DEFINITION OF MAJOR SWAP PARTICIPANT

* Meets any one of the following criteria:

* An entity that maintains a "substantial position" in any of the major swap categories, excluding positions held for hedging or mitigating commercial risk and positions maintained by certain employee benefit plans,

* An entity whose outstanding swaps create "substantial counterparty exposure that could have serious adverse effects on the financial stability of the United States banking system or financial markets," or

* Any "financial entity" that is "highly leveraged relative to the amount of capital such entity holds and that is not subject to capital requirements established by an appropriate Federal banking agency" and that maintains a "substantial position" in any of the major swap categories.

DEFINITION OF SUBSTANTIAL POSITION

* The rules lay out two tests that can be used to determine if a firm maintains a "substantial position" in swaps.

* TEST 1: The firm would need to have a daily average uncollateralized exposure of $1 billion (or $3 billion for the rate-swaps category).

* TEST 2: The firm would need to have $2 billion in daily average current uncollateralized exposure, plus potential future exposure (the threshold for rate swaps would be $6 billion).

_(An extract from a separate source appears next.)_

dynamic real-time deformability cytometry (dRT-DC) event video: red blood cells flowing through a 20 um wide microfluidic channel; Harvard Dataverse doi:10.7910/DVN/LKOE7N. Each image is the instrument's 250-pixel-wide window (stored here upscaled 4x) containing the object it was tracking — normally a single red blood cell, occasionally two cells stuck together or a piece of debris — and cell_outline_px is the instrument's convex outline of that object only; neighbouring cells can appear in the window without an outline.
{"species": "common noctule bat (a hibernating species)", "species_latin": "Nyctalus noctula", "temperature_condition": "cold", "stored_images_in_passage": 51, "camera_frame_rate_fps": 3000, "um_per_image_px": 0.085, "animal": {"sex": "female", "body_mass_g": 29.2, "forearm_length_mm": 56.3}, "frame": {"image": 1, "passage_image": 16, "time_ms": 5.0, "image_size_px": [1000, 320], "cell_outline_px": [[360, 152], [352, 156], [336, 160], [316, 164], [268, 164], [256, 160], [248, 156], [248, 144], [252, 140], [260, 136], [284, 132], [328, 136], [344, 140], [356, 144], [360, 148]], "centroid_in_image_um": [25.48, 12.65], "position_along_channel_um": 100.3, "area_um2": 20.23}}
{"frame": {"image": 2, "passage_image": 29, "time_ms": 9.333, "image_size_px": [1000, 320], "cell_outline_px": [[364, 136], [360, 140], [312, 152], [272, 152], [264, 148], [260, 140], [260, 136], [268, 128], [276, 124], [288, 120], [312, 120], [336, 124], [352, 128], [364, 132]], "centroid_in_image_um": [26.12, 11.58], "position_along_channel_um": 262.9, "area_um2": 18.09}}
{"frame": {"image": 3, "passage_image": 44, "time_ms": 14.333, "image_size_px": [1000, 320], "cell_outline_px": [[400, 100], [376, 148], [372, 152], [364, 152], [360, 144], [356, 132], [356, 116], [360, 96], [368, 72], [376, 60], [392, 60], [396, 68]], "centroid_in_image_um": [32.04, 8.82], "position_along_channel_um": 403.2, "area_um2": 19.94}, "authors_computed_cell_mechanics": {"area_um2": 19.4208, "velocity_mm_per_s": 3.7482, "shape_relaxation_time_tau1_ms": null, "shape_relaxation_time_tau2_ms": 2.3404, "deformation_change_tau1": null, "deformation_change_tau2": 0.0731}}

* Test lays out a method to be used by firms for calculating their "potential future exposure."

DEFINITION OF SUBSTANTIAL COUNTERPARTY EXPOSURE

* For a person's swap positions to pose "substantial counterparty exposure," the final rules require positions that present a current uncollateralized exposure of $5 billion or more, or a sum of current uncollateralized exposure plus potential future exposure of $8 billion or more.

DEFINITION OF "HIGHLY LEVERAGED"

* The final rules adopt a ratio of total liabilities to equity of 12 to 1.